Queensland sex industry largely unregulated
Queensland's regulation of the prostitution industry has missed the point, Associate Professor of the University of Queensland (UQ) Dr Andreas Schloenhardt told Lawyers Weekly on
Queensland's regulation of the prostitution industry has missed the point, Associate Professor of the University of Queensland (UQ) Dr Andreas Schloenhardt told Lawyers Weekly on Monday.
"Most sources suggest that 75 per cent of prostitution involves escorts. Regardless of the type of regulation we have, this is what the clients want, and so they need to regulate that," he said.
Criticism has been leveled at the "extraordinary licencing fees" required to run a legal brothel in Queensland -Schloenhardt said it costs operators $30 000 to run a brothel each year, along with the additional expenses of maintenance, sanitary requirements and wages.
Restrictions on the operation of brothels also contribute to costs, which include limiting the number of "service rooms" available to five, and making it an offence to offer "outcall" escort services, Schloenhardt added.
"The [licenced] brothel at the moment really struggles financially to comply with the legislation - it makes it economically quite unfeasible to run a brothel - which is why they go bankrupt all the time," he said.
Adopting the Victorian model where brothels are allowed to run legal escort services could be a simple solution, suggested Schloenhardt.
"To keep that industry alive and also under control, you need to increase the cash revenue and that's one way of doing that," he said.
"Also because brothels are so tightly controlled, by allowing them to offer this extra service, it means you can still maintain the same levels of control over the licence holders and over sex workers, and give them the additional safety that is required."
There is also no national consensus on how to regulate prostitution in Australia and comparing the legislation between two different states is like comparing "apples and oranges", Schloenhardt said.
"What we do know is sex workers move around the country for a variety of reasons.
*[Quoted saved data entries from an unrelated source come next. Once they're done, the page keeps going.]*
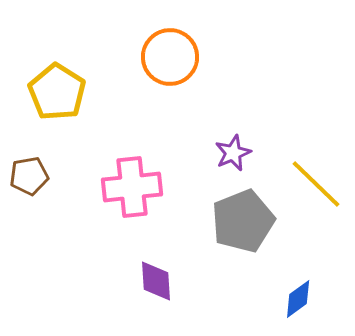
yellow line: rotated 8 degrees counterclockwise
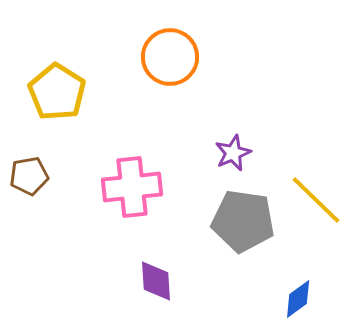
yellow line: moved 16 px down
gray pentagon: rotated 30 degrees clockwise
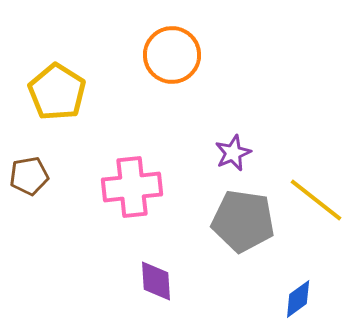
orange circle: moved 2 px right, 2 px up
yellow line: rotated 6 degrees counterclockwise
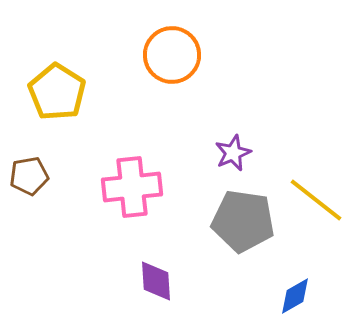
blue diamond: moved 3 px left, 3 px up; rotated 6 degrees clockwise
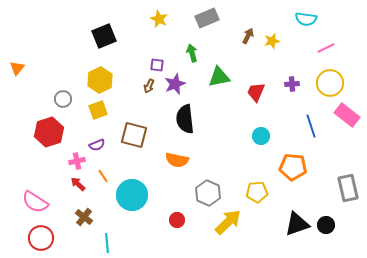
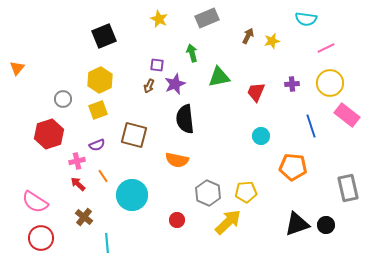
red hexagon at (49, 132): moved 2 px down
yellow pentagon at (257, 192): moved 11 px left
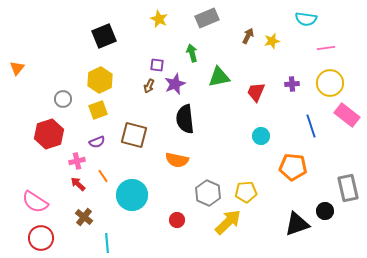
pink line at (326, 48): rotated 18 degrees clockwise
purple semicircle at (97, 145): moved 3 px up
black circle at (326, 225): moved 1 px left, 14 px up
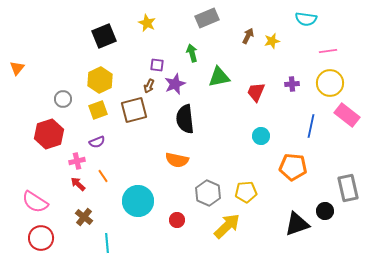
yellow star at (159, 19): moved 12 px left, 4 px down
pink line at (326, 48): moved 2 px right, 3 px down
blue line at (311, 126): rotated 30 degrees clockwise
brown square at (134, 135): moved 25 px up; rotated 28 degrees counterclockwise
cyan circle at (132, 195): moved 6 px right, 6 px down
yellow arrow at (228, 222): moved 1 px left, 4 px down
We know some brothel owners have interests in more than one state ...If you control the industry very tightly in one state, that handballs the problem elsewhere, people move around and it would just make perfect sense to have some sort of national approach.
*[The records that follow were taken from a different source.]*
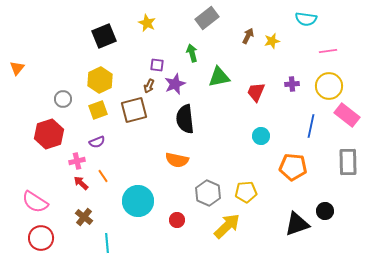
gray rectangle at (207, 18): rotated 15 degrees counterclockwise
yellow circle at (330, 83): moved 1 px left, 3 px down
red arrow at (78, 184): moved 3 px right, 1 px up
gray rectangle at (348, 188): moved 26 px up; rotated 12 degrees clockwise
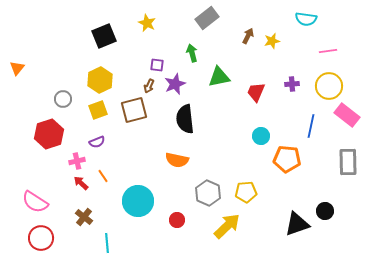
orange pentagon at (293, 167): moved 6 px left, 8 px up
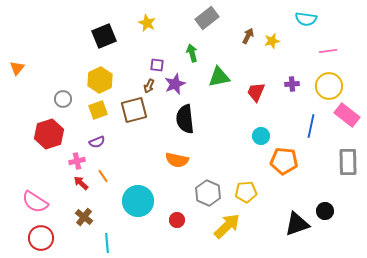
orange pentagon at (287, 159): moved 3 px left, 2 px down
"We won't have uniform legislation ever but what's missing is the most basic form of dialogue in Australia on this issue," he said.
Schloenhardt, who will be presenting his "Happy Birthday Brothels" paper at a public lecture at UQ on September 21, said the existing legislation had been successful in stamping out corruption and the involvement of organised crime in the industry.
"I wouldn't say the legislation as such has failed. It really is that it has missed the point, and it's just leaving the bulk of the industry unregulated...it's really ignoring what clients want from this industry and how prostitution is taking place," he said.
"I'm not necessarily criticising any of the agencies carrying out the bureaucracy, but I guess the policy behind it is ill suited to the 21st century prostitution industry in Australia," he said.